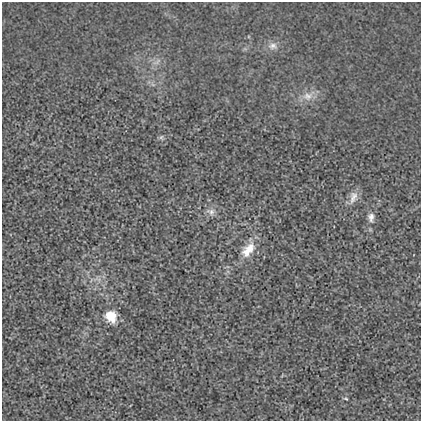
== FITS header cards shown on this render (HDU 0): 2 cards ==
NAXIS1  =                  419
NAXIS2  =                  419

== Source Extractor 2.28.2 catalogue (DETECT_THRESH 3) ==
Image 419 x 419 px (HDU 0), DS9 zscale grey, 1 PNG px = 1 image px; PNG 423 x 423 px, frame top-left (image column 1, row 419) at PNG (2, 2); no overlay
Background 0.00225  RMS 0.017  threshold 0.0499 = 3 sigma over >= 5 px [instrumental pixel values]
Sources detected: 10; all 10 listed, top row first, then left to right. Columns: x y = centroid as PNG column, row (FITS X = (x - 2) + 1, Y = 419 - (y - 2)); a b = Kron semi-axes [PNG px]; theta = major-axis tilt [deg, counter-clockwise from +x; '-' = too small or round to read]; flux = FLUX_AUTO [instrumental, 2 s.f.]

[Task]
Reproduce the text of the item above line for line, keeping every character unchanged and leaving out the picture.

[Exercise response]
== FITS header cards shown on this render (HDU 0): 2 cards ==
NAXIS1  =                  419
NAXIS2  =                  419

== Source Extractor 2.28.2 catalogue (DETECT_THRESH 3) ==
Image 419 x 419 px (HDU 0), DS9 zscale grey, 1 PNG px = 1 image px; PNG 423 x 423 px, frame top-left (image column 1, row 419) at PNG (2, 2); no overlay
Background 0.00225  RMS 0.017  threshold 0.0499 = 3 sigma over >= 5 px [instrumental pixel values]
Sources detected: 10; all 10 listed, top row first, then left to right. Columns: x y = centroid as PNG column, row (FITS X = (x - 2) + 1, Y = 419 - (y - 2)); a b = Kron semi-axes [PNG px]; theta = major-axis tilt [deg, counter-clockwise from +x; '-' = too small or round to read]; flux = FLUX_AUTO [instrumental, 2 s.f.]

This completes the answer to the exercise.